While allowing myself with the pleasure of a cold French beer, I enjoyed also the company of a charming British couple, Jean and Alec Jessups, in a holiday trip to visit friends in France and Spain. We stayed in contact for some time during my trip as they wanted to get my news and whether I managed to reach Santiago in one piece. Since they live not far from Canterbury, I made also plans to visit them in the UK if and when I shall embark on the journey along the via Francigena, from Canterbury to Rome.

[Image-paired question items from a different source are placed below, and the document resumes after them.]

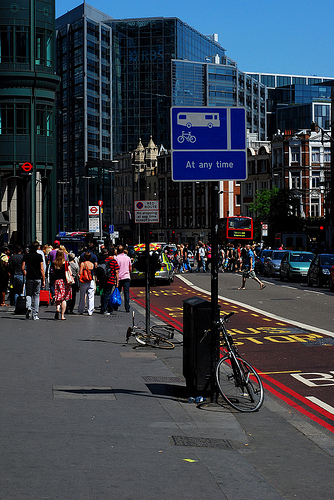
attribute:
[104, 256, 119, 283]
shirt — striped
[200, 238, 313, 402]
road — dark , grey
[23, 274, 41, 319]
jeans — blue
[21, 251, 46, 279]
shirt — black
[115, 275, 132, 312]
jeans — dark blue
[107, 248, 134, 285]
shirt — pink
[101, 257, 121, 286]
shirt — red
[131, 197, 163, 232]
sign — smaller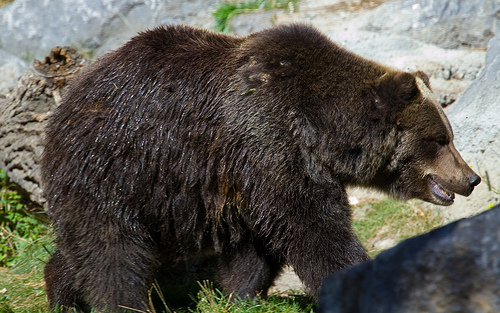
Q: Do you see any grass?
A: Yes, there is grass.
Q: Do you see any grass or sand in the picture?
A: Yes, there is grass.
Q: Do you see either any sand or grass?
A: Yes, there is grass.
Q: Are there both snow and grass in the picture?
A: No, there is grass but no snow.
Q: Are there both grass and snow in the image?
A: No, there is grass but no snow.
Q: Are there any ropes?
A: No, there are no ropes.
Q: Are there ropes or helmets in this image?
A: No, there are no ropes or helmets.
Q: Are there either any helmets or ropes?
A: No, there are no ropes or helmets.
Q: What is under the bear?
A: The grass is under the bear.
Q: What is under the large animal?
A: The grass is under the bear.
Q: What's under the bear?
A: The grass is under the bear.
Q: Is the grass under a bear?
A: Yes, the grass is under a bear.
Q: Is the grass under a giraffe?
A: No, the grass is under a bear.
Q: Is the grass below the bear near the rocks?
A: Yes, the grass is below the bear.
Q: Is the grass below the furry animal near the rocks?
A: Yes, the grass is below the bear.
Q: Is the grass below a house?
A: No, the grass is below the bear.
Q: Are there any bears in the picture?
A: Yes, there is a bear.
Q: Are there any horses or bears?
A: Yes, there is a bear.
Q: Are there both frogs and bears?
A: No, there is a bear but no frogs.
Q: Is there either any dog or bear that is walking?
A: Yes, the bear is walking.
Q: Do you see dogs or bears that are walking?
A: Yes, the bear is walking.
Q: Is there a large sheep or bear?
A: Yes, there is a large bear.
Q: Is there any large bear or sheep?
A: Yes, there is a large bear.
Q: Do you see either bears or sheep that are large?
A: Yes, the bear is large.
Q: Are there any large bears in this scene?
A: Yes, there is a large bear.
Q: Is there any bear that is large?
A: Yes, there is a bear that is large.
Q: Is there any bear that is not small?
A: Yes, there is a large bear.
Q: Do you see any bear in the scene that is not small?
A: Yes, there is a large bear.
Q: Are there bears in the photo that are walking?
A: Yes, there is a bear that is walking.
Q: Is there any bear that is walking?
A: Yes, there is a bear that is walking.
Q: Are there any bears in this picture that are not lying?
A: Yes, there is a bear that is walking.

At dinner, Jean-Pierre authored an exquisite beef composition, which I devoured in very good spirit and with a glass of excellent Bourgogne. For my foodie friends, the dish was a combination of beef filet with mushrooms and a reduit of beef stewed in red wine sauce. Delicious.
Worth mentioning the first signs of the Santiago pilgrimage: the lid of the dustbin in the room has a motif inspired by the St. James shell.
All in all the stage was 28.6km long which I covered in 6:18 hours of walking and 2 hours of rest. First lesson learned during today’s stage: never underestimate the distance especially if you are taking side roads. What was supposed to be an easy stroll, turned out to be the longest distance so far. Google Maps indicated 23km but I ended up with about 30!
Go Roberto Go!
Roberto, my dear friend. Your jorney became a source of inspiration for me and my family. So many mundane and insignificant chores occupy so much of our time and, most regrettably, of our soul. I’m very glad (and envy a bit…) for you undertaking such a profound move in making your life richer with new meanings and epxeriences. Good luck!
The symbol of the Camino is a scallop shell to signify all the different roads people choose to reach a common destination. I wish you and your family the chance of taking a similar journey, one of these next years.